- AIM:
Can you convert the lines in all the records below into a numbered list, skipping any blank lines and leaving the pictures out?

▼

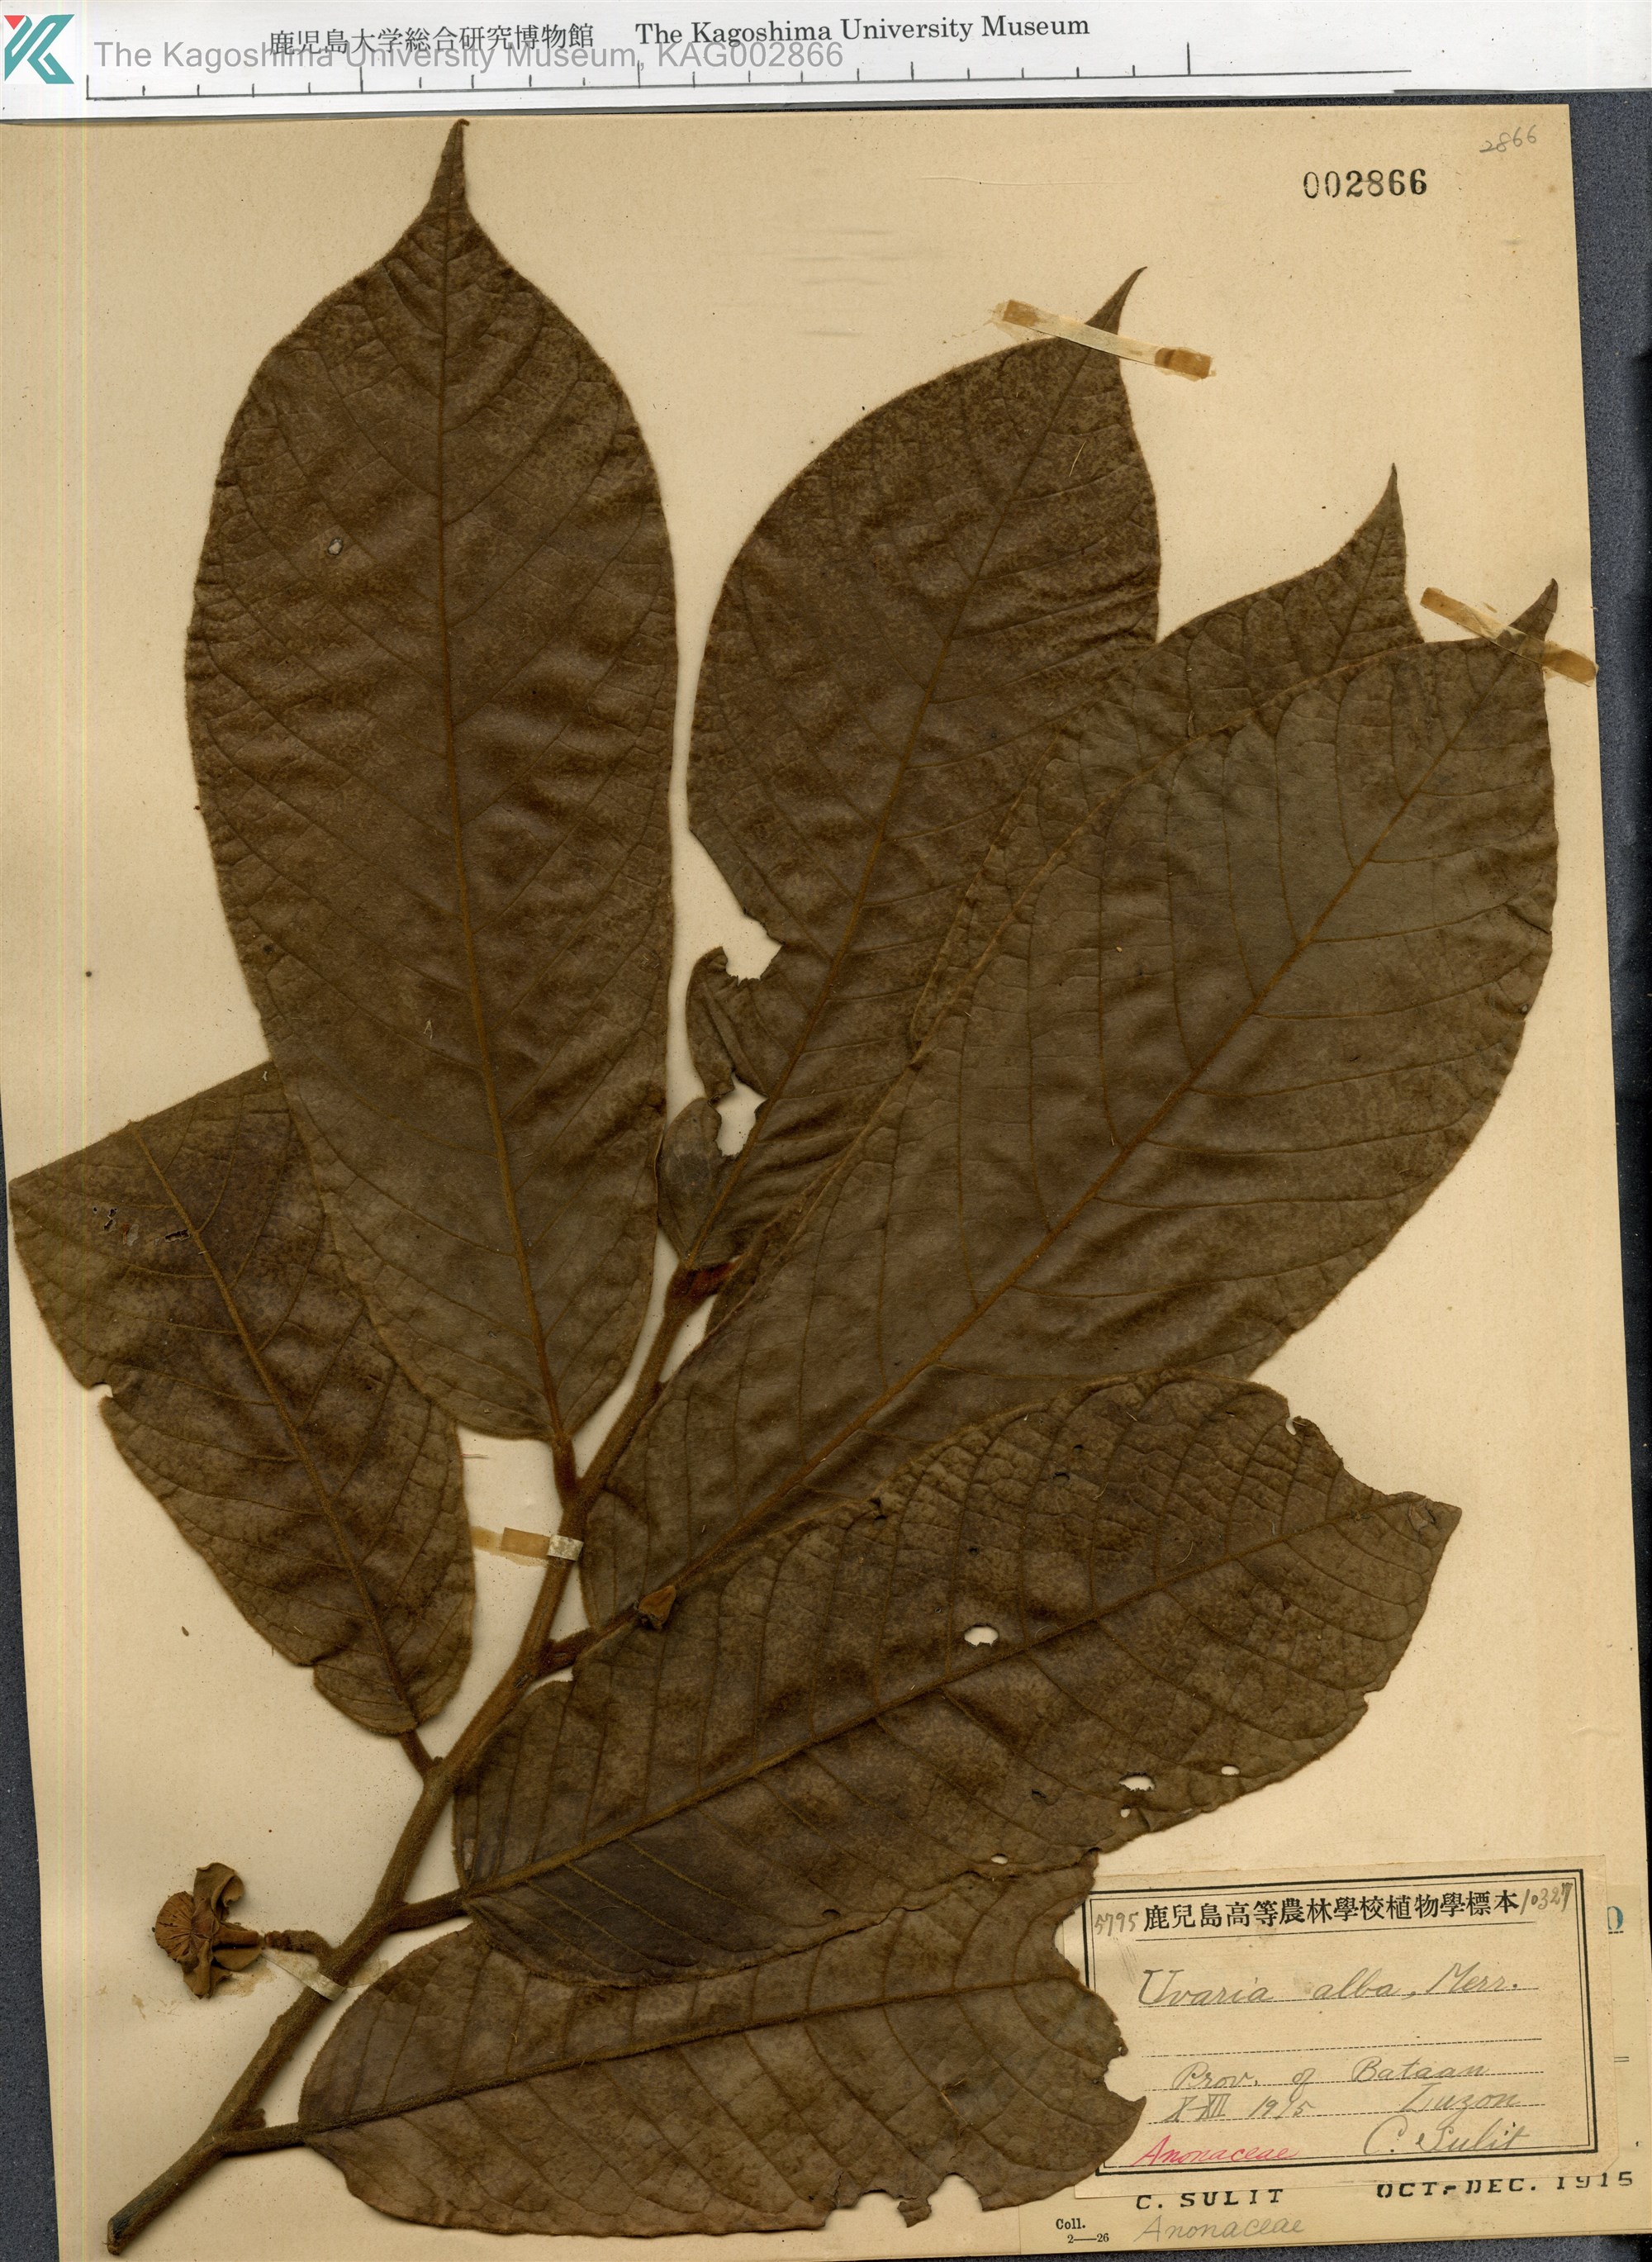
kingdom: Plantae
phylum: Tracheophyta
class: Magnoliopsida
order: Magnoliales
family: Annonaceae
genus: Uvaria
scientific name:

▲

- FINAL RESULT:
1. kingdom: Plantae
2. phylum: Tracheophyta
3. class: Magnoliopsida
4. order: Magnoliales
5. family: Annonaceae
6. genus: Uvaria
7. scientific name:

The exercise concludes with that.